--- Excerpt provided ---
B1) PCFG

When grammars play dice

What if a grammar could choose its rules at random, but not just any which way?

Where does this article fit in?

This article opens the BP3 series (Bol Processor, version 3 — see I2). It extends context-free grammars (L2) by adding probabilities — the fundamental mechanism that allows the Bol Processor to generate varied music while remaining controlled.

Box: What is a PCFG?

PCFG stands for Probabilistic Context-Free Grammar. It is an extension of classic context-free grammars (CFG) where each production rule is associated with a probability. The term “context-free” means that replacing a symbol does not depend on what surrounds it: you can replace A with x y z whether A is at the beginning, middle, or end of the string.

Why is it important?

Imagine you are writing a grammar to generate sentences in English. You have several ways to form a noun phrase: “the cat”, “a small black cat”, “that old alley cat”. Technically, all these forms are correct. But in real life, “the cat” is much more frequent than “that old alley cat”.

A classic context-free grammar (CFG) treats all alternatives equally — it doesn’t know that one phrasing is more likely than another. Probabilistic grammars (PCFG) correct this shortcoming by associating a probability with each rule.

Result: we can not only recognize if a sentence is grammatical, but also:

Calculate what the probability is that it was produced
Choose the most likely analysis when several are possible
Generate sequences with realistic frequencies

In music, this idea makes perfect sense. A composer who improvises does not choose notes at pure random: certain progressions are more “natural” than others depending on the style. PCFGs allow these statistical trends to be modeled.

The idea in one sentence

A PCFG is a context-free grammar where each production rule has a probability, and where the probabilities of all alternatives for the same symbol sum to 1.

Explaining step by step

The structure of a PCFG

A PCFG uses exactly the same structure as a CFG, with four components:

Non-terminal symbols (N): intermediate variables that will be replaced. Examples: S (sentence), NP (Noun Phrase), VP (Verb Phrase). By convention, they are written in uppercase.

Terminal symbols (T): the final elements that appear in the result. Examples: the words “the”, “cat”, “eats”. By convention, they are written in lowercase or in quotes.

Start symbol: the initial non-terminal from which all generation begins (usually S for Sentence).

Production rules: instructions of the form $A \to x$ that say “A can be replaced by x”.

The difference with a classic CFG? In a PCFG, each rule is annotated with a probability in brackets $$[p]$$ , where $$p$$ is a number between 0 and 1.

Example 1: a grammar of simple sentences

S  → NP VP     [0.8]    # A sentence = noun phrase + verb phrase (80%)
S  → VP        [0.2]    # A sentence = just a verb phrase (20%)

NP → Det N     [0.6]    # Noun phrase = determiner + noun (60%)
---
> What you have to do:
According to the PCFG article, what must the probabilities of all alternatives for the same symbol sum to? The listing is not needed for anything here.
--- Record excerpts ---
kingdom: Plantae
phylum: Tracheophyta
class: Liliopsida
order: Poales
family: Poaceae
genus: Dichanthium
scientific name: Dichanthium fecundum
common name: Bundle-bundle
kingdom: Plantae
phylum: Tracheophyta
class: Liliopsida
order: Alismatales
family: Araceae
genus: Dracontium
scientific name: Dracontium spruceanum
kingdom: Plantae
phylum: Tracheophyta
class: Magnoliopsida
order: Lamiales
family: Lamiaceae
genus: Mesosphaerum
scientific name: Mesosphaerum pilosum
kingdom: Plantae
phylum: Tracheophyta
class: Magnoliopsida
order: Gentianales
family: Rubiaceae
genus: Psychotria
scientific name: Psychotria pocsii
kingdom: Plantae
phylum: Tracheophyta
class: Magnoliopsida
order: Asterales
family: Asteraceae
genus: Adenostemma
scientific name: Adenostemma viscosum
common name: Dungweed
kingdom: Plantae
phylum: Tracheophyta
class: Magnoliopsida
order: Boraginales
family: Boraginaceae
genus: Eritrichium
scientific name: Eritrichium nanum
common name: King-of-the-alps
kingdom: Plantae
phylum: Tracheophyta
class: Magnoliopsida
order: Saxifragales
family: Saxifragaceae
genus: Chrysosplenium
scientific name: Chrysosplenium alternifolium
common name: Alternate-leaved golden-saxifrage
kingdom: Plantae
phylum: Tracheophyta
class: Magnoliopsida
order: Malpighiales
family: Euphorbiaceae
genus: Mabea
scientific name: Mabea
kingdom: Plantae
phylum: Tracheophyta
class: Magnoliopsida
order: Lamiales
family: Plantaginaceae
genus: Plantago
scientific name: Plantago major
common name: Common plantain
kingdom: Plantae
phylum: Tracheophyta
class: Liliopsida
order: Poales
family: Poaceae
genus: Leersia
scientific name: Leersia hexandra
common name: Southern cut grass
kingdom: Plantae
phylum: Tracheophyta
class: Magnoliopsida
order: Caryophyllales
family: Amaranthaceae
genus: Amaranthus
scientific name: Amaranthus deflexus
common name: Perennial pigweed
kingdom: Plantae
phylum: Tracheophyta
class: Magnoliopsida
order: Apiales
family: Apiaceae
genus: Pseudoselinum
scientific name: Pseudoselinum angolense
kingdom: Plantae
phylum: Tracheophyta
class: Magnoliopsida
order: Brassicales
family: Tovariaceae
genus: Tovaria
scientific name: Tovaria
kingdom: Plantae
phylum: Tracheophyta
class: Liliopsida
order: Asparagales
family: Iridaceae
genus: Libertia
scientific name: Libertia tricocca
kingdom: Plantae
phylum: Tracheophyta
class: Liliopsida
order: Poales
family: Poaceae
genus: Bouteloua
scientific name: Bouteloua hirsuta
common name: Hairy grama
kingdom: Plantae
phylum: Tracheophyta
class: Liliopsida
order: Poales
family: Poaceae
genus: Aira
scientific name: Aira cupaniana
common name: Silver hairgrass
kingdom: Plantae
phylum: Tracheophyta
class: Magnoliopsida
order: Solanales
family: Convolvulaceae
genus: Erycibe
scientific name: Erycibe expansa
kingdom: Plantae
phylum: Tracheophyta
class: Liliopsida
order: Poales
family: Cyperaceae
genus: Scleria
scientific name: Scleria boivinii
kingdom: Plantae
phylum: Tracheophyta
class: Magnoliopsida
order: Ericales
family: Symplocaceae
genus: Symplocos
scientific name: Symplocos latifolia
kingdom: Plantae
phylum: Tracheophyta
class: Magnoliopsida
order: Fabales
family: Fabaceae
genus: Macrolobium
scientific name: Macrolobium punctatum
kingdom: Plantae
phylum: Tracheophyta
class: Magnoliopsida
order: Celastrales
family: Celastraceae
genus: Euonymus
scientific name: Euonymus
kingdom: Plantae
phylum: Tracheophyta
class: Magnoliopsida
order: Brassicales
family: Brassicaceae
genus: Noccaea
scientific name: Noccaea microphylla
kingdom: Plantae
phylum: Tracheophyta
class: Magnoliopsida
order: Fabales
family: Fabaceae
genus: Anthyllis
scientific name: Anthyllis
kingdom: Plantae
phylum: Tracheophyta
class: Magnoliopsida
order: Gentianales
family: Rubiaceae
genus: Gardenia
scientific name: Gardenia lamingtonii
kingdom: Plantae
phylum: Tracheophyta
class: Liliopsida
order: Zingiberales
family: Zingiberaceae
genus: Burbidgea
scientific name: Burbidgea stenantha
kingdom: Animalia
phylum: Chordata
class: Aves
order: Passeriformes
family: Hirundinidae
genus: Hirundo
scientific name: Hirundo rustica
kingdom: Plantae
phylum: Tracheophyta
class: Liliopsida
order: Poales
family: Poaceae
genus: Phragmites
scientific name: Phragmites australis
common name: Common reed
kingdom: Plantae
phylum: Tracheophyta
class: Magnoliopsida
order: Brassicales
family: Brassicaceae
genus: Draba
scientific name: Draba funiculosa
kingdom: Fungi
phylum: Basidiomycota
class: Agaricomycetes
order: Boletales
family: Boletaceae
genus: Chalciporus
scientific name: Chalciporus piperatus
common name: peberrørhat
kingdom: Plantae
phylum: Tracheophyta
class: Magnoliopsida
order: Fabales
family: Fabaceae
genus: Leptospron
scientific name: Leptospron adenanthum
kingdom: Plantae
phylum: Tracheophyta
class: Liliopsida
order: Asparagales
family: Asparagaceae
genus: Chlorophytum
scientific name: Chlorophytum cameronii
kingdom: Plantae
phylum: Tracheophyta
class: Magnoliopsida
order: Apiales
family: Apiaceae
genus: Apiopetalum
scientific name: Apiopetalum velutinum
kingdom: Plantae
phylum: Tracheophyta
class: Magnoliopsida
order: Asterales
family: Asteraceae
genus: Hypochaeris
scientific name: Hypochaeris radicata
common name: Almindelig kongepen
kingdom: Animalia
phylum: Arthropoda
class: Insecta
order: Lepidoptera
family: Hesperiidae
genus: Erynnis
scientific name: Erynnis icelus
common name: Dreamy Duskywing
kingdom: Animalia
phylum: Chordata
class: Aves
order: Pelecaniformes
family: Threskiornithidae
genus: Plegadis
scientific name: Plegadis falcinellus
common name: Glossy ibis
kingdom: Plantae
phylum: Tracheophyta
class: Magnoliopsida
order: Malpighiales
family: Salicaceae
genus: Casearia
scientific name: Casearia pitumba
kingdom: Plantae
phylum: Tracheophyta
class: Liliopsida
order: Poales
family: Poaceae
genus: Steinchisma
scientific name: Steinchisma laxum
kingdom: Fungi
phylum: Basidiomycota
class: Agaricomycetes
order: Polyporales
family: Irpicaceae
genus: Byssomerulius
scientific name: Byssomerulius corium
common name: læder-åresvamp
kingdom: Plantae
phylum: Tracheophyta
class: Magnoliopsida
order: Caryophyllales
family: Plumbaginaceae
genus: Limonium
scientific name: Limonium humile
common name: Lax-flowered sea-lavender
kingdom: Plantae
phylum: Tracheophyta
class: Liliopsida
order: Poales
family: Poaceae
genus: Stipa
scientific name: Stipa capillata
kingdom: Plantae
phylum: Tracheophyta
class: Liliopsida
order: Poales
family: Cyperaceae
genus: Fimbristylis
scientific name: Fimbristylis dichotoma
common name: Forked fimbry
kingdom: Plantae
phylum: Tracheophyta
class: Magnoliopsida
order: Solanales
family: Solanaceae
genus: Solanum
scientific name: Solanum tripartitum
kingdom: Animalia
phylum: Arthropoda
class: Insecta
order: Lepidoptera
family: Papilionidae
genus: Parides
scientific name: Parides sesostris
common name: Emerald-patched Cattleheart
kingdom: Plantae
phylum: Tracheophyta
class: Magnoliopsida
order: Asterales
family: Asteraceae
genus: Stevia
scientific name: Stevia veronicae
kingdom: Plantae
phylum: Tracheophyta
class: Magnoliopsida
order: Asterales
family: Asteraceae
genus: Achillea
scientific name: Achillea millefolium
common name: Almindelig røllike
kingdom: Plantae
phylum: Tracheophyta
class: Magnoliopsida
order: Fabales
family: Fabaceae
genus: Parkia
---
> The response:
They must sum to 1.